The supporting characters in his oeuvre so far are a full-body moist towelette, an add-on to your dryer that 3D prints new clothes made of lint, and a hybrid spoon/magnifying glass. Morales, who has elsewhere worked advertising and branding, makes sure that necessity isn't the mother of these inventions, the need to invent is.
"My narratives focus less on the positives the product will bring (e.g. you'll be more confident and beautiful) but rather on the negatives that must be addressed immediately ('Life offers an onslaught of filth at every turn, and the Full-Body Moist Towel offers a refreshing alternative')," he said. "The methodology is to define 'problems' extremely narrowly and propose 'solutions' that are hyper-specialized.
"If you slam your finger in a door latch," Morales continued, "I won't propose a better door latch or a mindfulness practice to reduce accidents. Instead, I'll propose specialized protective gloves that you wear every time you cross the threshold of your home. I introduce a mediating technology to fill the gap between the user and the existing world, which in turn creates more gaps that are ready to be filled by a new Object Solution. By creating this 'world of problems, solved,' I mean to call attention to this tendency in product design: filling ever more gaps with ever more external tools."
If you slam your finger in a door latch, I won't propose a better door latch
Judging from this cheap-laugh gif gold mine taken from infomercials, most products sold late at night are for people who fail to master life's easiest tasks. No product will prevent as many of these spills as basic common sense would. "Is nothing easy?" one commercial demands after an errant elbow sends a whole bottle of laundry detergent to the floor. If your style of doing laundry is best described as "rampaging," then, no, nothing will be easy.
But then, apart from food and maybe medicine, what was the last thing you bought that you actually needed? Human beings are fairly simple creatures in terms of needs, but our lives as we live them, at least in America, necessitate quite a bit of wanting and quite a bit of anxiety. After 9/11, President Bush told us that our patriotic duty not to scrimp, save, or collect scrap tins to help the coming war effort, but it was our patriotic duty to consume.

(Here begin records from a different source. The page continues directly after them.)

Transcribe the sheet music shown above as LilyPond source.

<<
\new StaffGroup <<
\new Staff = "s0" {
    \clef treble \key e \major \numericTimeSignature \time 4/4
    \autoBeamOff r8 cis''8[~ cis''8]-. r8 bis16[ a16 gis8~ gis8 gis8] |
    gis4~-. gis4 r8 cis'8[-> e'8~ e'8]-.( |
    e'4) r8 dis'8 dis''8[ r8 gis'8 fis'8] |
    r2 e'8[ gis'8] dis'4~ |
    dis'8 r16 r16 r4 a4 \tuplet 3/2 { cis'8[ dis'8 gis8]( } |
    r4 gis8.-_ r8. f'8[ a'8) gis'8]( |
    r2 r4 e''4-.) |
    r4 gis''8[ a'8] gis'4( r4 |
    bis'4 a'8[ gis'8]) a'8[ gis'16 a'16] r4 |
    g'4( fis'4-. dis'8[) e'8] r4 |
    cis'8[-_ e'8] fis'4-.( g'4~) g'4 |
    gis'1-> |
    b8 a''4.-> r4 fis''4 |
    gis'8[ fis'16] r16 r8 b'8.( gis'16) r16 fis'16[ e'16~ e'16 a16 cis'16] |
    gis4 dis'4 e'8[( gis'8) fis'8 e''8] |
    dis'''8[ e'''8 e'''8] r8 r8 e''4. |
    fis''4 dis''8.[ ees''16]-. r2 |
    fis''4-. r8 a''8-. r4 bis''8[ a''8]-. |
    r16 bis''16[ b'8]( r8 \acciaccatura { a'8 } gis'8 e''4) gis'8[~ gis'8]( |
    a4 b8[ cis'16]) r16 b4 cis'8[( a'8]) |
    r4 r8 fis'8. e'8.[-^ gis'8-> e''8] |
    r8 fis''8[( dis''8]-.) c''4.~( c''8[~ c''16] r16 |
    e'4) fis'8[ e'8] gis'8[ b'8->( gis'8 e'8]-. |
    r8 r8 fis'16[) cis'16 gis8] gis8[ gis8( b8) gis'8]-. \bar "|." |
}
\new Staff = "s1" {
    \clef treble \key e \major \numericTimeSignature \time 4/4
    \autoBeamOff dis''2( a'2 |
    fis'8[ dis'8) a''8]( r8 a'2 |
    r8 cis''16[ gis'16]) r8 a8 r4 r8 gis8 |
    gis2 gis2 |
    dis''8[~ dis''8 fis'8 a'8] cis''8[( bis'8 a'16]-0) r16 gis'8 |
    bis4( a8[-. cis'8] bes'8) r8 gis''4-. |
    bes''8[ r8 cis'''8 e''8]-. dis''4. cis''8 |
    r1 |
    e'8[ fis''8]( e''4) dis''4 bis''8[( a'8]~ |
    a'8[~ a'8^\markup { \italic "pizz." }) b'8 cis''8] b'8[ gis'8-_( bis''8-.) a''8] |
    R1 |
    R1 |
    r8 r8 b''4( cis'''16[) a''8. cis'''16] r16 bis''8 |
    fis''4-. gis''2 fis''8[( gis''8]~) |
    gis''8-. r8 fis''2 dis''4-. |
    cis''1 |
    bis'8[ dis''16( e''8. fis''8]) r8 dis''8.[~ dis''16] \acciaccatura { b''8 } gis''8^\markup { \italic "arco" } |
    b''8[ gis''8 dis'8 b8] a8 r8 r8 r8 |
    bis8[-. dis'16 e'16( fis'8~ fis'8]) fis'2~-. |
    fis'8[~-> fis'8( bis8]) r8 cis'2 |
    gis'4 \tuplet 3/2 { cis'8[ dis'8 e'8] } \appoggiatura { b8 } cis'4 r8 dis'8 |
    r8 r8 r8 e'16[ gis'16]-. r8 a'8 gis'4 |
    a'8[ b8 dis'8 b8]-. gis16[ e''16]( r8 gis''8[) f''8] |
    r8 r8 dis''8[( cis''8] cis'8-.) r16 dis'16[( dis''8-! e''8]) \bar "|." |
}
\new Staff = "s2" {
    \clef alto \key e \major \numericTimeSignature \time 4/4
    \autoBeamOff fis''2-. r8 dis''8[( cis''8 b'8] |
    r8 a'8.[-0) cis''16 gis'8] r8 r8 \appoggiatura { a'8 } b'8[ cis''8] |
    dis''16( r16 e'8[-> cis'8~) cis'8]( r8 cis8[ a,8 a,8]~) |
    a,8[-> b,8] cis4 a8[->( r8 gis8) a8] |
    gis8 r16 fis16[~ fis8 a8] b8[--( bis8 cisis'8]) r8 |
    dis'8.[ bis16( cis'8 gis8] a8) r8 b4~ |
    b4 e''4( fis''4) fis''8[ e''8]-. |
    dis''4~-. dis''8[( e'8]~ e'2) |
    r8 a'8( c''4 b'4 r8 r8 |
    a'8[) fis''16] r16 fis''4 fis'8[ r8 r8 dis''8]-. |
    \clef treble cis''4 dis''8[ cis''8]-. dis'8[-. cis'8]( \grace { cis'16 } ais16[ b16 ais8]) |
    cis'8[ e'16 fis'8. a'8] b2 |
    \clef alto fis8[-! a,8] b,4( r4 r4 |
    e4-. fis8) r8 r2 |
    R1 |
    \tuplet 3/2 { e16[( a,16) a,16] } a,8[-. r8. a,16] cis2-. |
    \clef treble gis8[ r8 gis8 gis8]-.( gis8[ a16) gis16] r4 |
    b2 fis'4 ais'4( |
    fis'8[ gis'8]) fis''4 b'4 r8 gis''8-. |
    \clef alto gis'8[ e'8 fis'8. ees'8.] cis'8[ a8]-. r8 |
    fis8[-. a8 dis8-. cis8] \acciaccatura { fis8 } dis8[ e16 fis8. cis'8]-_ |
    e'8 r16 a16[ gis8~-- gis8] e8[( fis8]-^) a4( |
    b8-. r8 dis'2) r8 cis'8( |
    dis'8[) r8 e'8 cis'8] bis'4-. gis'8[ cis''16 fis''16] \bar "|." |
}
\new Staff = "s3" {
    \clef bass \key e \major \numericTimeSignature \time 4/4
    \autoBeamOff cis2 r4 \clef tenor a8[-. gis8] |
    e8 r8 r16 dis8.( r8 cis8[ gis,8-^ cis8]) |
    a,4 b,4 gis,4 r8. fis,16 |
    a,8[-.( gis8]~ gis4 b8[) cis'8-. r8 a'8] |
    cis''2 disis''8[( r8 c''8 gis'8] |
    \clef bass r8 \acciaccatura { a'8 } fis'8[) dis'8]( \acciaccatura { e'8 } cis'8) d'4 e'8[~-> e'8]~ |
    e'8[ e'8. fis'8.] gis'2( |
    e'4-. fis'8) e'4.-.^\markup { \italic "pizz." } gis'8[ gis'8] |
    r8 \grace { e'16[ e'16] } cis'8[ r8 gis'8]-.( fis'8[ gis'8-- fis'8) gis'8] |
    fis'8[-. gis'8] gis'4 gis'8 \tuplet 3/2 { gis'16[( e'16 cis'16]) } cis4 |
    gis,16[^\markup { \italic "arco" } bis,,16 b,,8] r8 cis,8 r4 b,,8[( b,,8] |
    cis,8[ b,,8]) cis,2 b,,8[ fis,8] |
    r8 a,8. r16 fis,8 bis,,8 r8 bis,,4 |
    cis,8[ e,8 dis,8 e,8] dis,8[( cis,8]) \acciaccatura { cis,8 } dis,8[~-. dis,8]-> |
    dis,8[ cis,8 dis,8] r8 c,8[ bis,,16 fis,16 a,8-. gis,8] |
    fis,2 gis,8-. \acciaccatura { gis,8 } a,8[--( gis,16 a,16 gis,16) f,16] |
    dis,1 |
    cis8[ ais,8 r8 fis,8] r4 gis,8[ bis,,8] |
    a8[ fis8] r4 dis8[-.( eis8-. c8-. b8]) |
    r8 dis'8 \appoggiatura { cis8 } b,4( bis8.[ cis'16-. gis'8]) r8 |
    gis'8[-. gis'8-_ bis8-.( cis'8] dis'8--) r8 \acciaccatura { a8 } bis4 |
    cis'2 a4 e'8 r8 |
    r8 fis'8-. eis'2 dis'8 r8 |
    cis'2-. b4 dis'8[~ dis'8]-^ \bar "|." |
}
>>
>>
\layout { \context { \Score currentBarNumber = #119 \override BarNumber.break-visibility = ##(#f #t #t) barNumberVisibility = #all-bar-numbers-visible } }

This anxiety about what you're supposed to do when your biggest contribution to society is to consume isn't new. In April 1954, Galaxy magazine published "The Midas Plague," by the science fiction writer Frederick Pohl. The full text is available here (minimal SPOILING ahead!) but basically, Pohl imagines that after the robots begin doing all of our work for us, the only task left for humanity will be consumption.
Freed from necessity, however, consuming as much as it takes to keep the economy rolling is actually kind of a chore, which is why the burden of consumption falls mostly on the poor. The richer you are, the less you own and have to buy, until the main character comes up with the most wasteful, ouroboros of a solution as possible. Without giving too much away, as with Object Solutions, an "external tool is introduced" to fill the gap.
The aspect of Pohl's story that's least familiar today is that everyone's needs are met. But as Object Solutions indicates, if humanity every reaches the point where we don't need to make anything, we'll start making need.